Unfortunately, due to technical issues, I had only a few hours to complete the challenge. I knew that I had to attempt this challenge using some sort of recursive approach. The idea of making a backtrack approach came from a class discussion involving a similar problem, so I knew exactly where to start. Once I had an idea of what the recursive function would look like, the rest came easily. To ensure my code worked properly, I used many test cases, including the most difficult Sudoku puzzles I could find online. This ensured correctness.
Something to note is the code works assuming the inputted puzzle is a valid Sudoku puzzle. There were instances of the program giving a solution with an invalid puzzle. To solve this I had included a check to see if the inputted puzzle is valid.
For example: This input is not a valid Sudoku puzzle, there cannot be two 5s within the same section and column.
[
[5, 3, 0, 0, 7, 0, 0, 0, 0],
[5, 0, 0, 1, 9, 5, 0, 0, 0],
[0, 9, 8, 0, 0, 0, 0, 6, 0],
[8, 0, 0, 0, 6, 0, 0, 0, 3],
[4, 0, 0, 8, 0, 3, 0, 0, 1],
[7, 0, 0, 0, 2, 0, 0, 0, 6],
[0, 6, 0, 0, 0, 0, 2, 8, 0],
[0, 0, 0, 4, 1, 9, 0, 0, 5],
[0, 0, 0, 0, 8, 0, 0, 7, 9]
]
However, the program would output the following:
[
[5, 3, 4, 6, 7, 8, 9, 1, 2],
[5, 7, 2, 1, 9, 5, 3, 4, 8],
[1, 9, 8, 3, 4, 2, 5, 6, 7],
[8, 5, 9, 7, 6, 1, 4, 2, 3],
[4, 2, 6, 8, 5, 3, 7, 9, 1],
[7, 1, 3, 9, 2, 4, 8, 5, 6],
[9, 6, 1, 5, 3, 7, 2, 8, 4],
[2, 8, 7, 4, 1, 9, 6, 3, 5],
[3, 4, 5, 2, 8, 6, 1, 7, 9]
]
- Fork this repo to your local Github account.
- Create a new branch to complete all your work in.
- Test your work using the provided tests
- Create a Pull Request against the Shopify Main branch when you're done and all tests are passing
Write a Go program that solves a given Sudoku puzzle. The program should take a 9x9 grid as input, where empty cells are represented by zeros (0), and output the solved Sudoku grid.
A Sudoku puzzle is a 9x9 grid divided into nine 3x3 sub-grids. The goal is to fill in the empty cells with numbers from 1 to 9, such that each row, each column, and each sub-grid contains all the numbers from 1 to 9 without repetition.

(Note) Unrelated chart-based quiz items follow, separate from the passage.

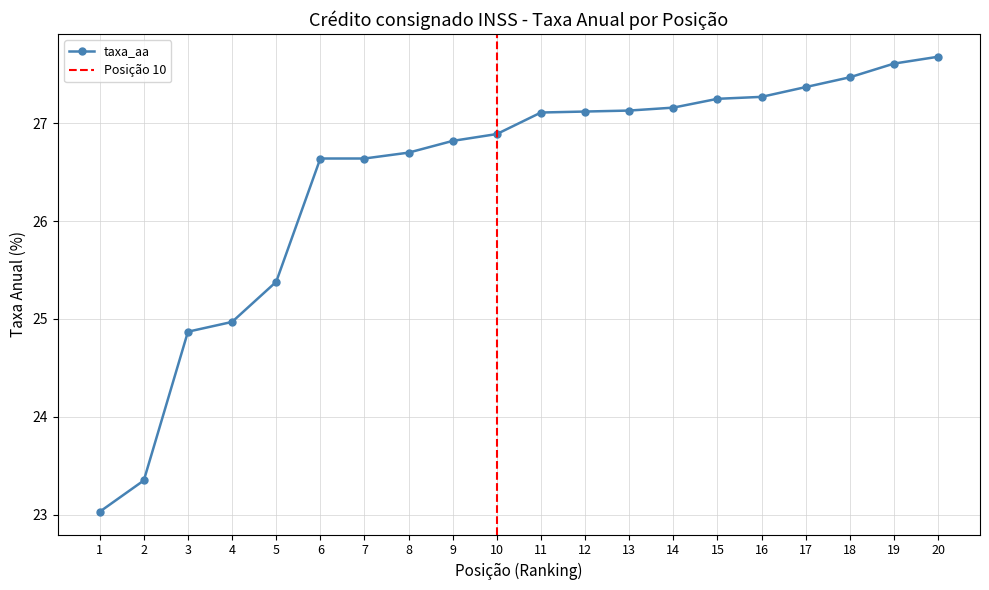

What is the minimum value shown in the chart?

23.0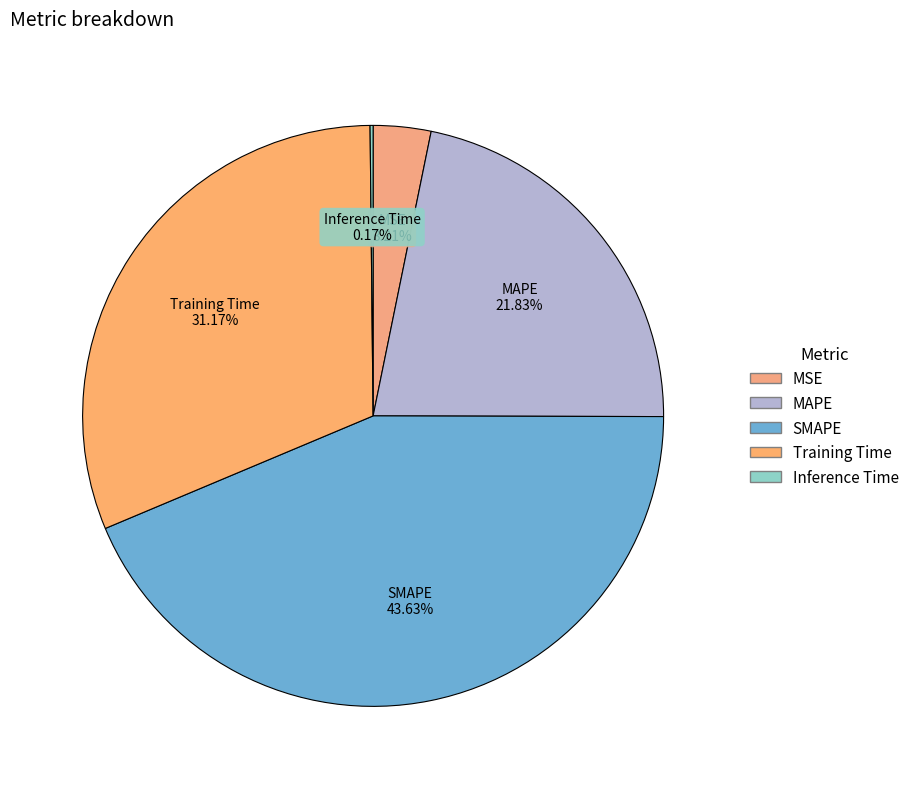

What percentage is the MAPE slice, to the nearest percent?

22%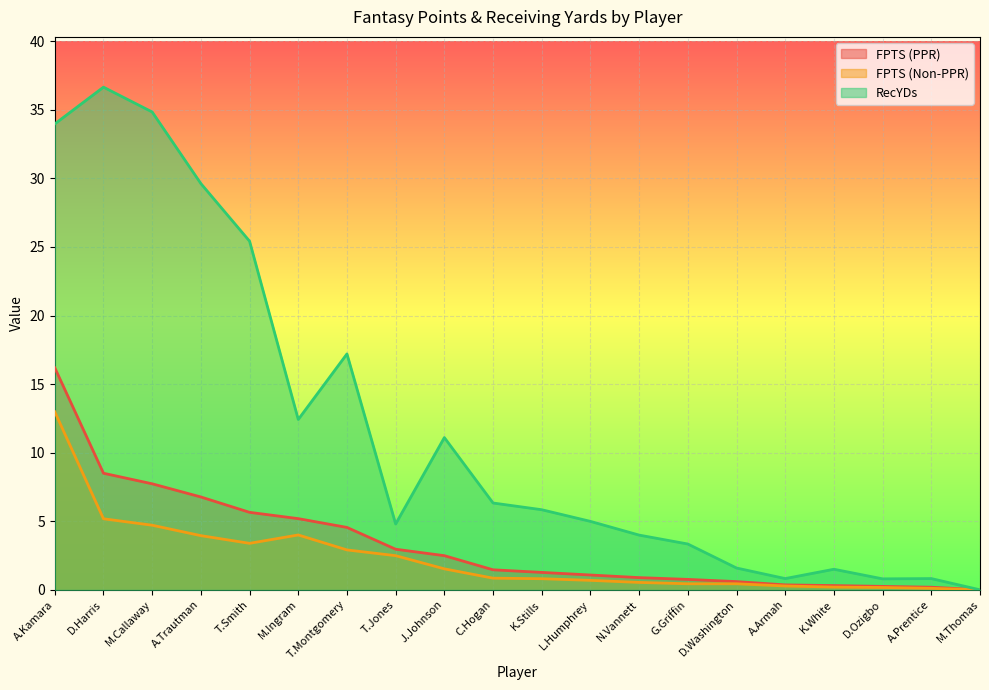

What is the label of the 12th point from the left?

L.Humphrey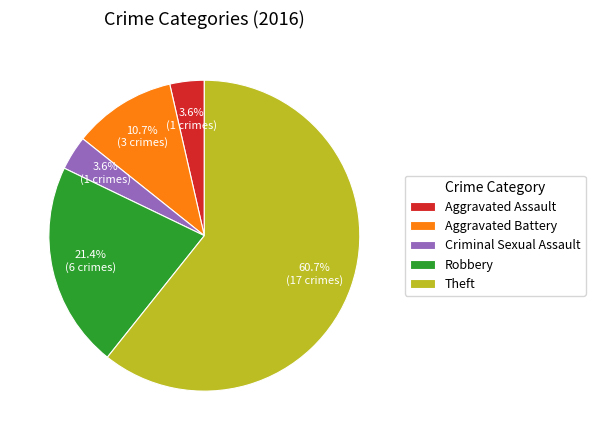

Between Theft and Aggravated Battery, which is larger?

Theft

Your program should implement an efficient algorithm to solve the Sudoku puzzle and print the solved grid to the console.
[
[5, 3, 0, 0, 7, 0, 0, 0, 0],
[6, 0, 0, 1, 9, 5, 0, 0, 0],
[0, 9, 8, 0, 0, 0, 0, 6, 0],
[8, 0, 0, 0, 6, 0, 0, 0, 3],
[4, 0, 0, 8, 0, 3, 0, 0, 1],
[7, 0, 0, 0, 2, 0, 0, 0, 6],
[0, 6, 0, 0, 0, 0, 2, 8, 0],
[0, 0, 0, 4, 1, 9, 0, 0, 5],
[0, 0, 0, 0, 8, 0, 0, 7, 9]
]
[
[5, 3, 4, 6, 7, 8, 9, 1, 2],
[6, 7, 2, 1, 9, 5, 3, 4, 8],
[1, 9, 8, 3, 4, 2, 5, 6, 7],
[8, 5, 9, 7, 6, 1, 4, 2, 3],
[4, 2, 6, 8, 5, 3, 7, 9, 1],
[7, 1, 3, 9, 2, 4, 8, 5, 6],
[9, 6, 1, 5, 3, 7, 2, 8, 4],
[2, 8, 7, 4, 1, 9, 6, 3, 5],
[3, 4, 5, 2, 8, 6, 1, 7, 9]
]
- Write a function called SolveSudoku that takes a 9x9 grid as input and returns the solved Sudoku grid.
- Implement an efficient algorithm to solve the Sudoku puzzle. You can use any approach or technique you prefer.
- Confirm the validity of your code against the tests found in this repo.
- Ensure that your code is well-documented and easy to understand.
- The input grid will be a 9x9 two-dimensional array of integers.
- The input grid will have exactly one solution.
- The input grid may contain zeros (0) to represent empty cells.
To validate the correctness of the solution, you can compare the output of the program with the expected output for a set of test cases containing unsolved Sudoku puzzles.